The Norway bullhead (Micrenophrys lilljeborgii) is a species of marine ray-finned fish belonging to the family Cottidae, the typical sculpins. This species is found in the northeastern Atlantic Ocean.

==Taxonomy==
The Norway bullhead was first formally described as Cottus lilljeborgii in 1875 by the Norwegian zoologist Robert Collett with its type locality given as Hardangerfjord. In 1954 the Soviet ichthyologist Anatoly Andriyashev classified this species in the monospecific subgenus Micrenophrys of the genus Taurulus, Micrenophrys is now recognised as a valid genus. The 5th edition of Fishes of the World classifies this genus in the subfamily Cottinae of the family Cottidae but other authorities classify it in the subfamily Psychrolutinae of the family Psychrolutidae.

==Etymology==
The Norway bullhead's generic name, Micrenophrys prefixes miccro, meaning "small" to Enophrys, a related Cottid genus.

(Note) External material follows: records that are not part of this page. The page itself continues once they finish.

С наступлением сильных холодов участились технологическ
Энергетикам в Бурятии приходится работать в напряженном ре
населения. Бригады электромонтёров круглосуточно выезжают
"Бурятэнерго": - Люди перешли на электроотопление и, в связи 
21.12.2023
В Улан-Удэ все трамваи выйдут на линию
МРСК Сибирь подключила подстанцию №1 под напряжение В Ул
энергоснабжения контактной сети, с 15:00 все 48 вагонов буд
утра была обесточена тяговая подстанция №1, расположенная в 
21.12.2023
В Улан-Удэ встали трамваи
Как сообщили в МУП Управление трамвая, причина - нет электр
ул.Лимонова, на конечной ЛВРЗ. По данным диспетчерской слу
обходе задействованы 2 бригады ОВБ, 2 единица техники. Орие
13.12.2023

Collett did not name the person honoured in the specific name but it is most likely to be the Swedish zoologist Wilhelm Lilljeborg, who Collett referred to extensively.

==Description==
The Norway bullhead is a small fish with a maximum published standard length of 7.4 cm. There is a complete, rather irregular line of sharp prickles along the base of both dorsal fins. there are no small bony grain-like bumps on the head and any bumps behind the eyes are either very small or absent. The protuberances on the occipital are paired and low. The upper spine on the preoperculum is long and ribust but does not reach the flap of the operculum. There is a small barbel at on the upper jaw at the corner of the mouth. The dorsal fins are supported by 8 or 9 spines and 11 or 12 soft rays while the anal fin has between 6 and 9 soft rays. The overall colour is reddish-olive, marked with 4 dark saddle-like bands on back and upper sides. The head is yellowish in colour with a single dark band. The spiny dorsal fin has a clear black spot. When breeding the males develop a red band on head across the and red blotches on the sides.

==Distribution and habitat==
The Norway bullhead is found in the northeastern Atlantic Ocean where it is found around Iceland, the Faroe Islands, Scotland, the west and north coasts of Ireland and the southwestern coasts of Scandinavia. It has been reported from the southern North Sea and as far south as Brittany but these records have not been formally published. This is a benthic species of gravel or shell substrates and algal beds at depths from 0 to 100 m which is able to tolerate temperatures lower than 0 °C.

==Biology==
The Norway bullhead feeds on small crustaceans, such as amphipods and copepods, and small fishes. They spawn in the early Spring laying clumps of demersal eggs on the sea bed which hatch into pelagic larvae.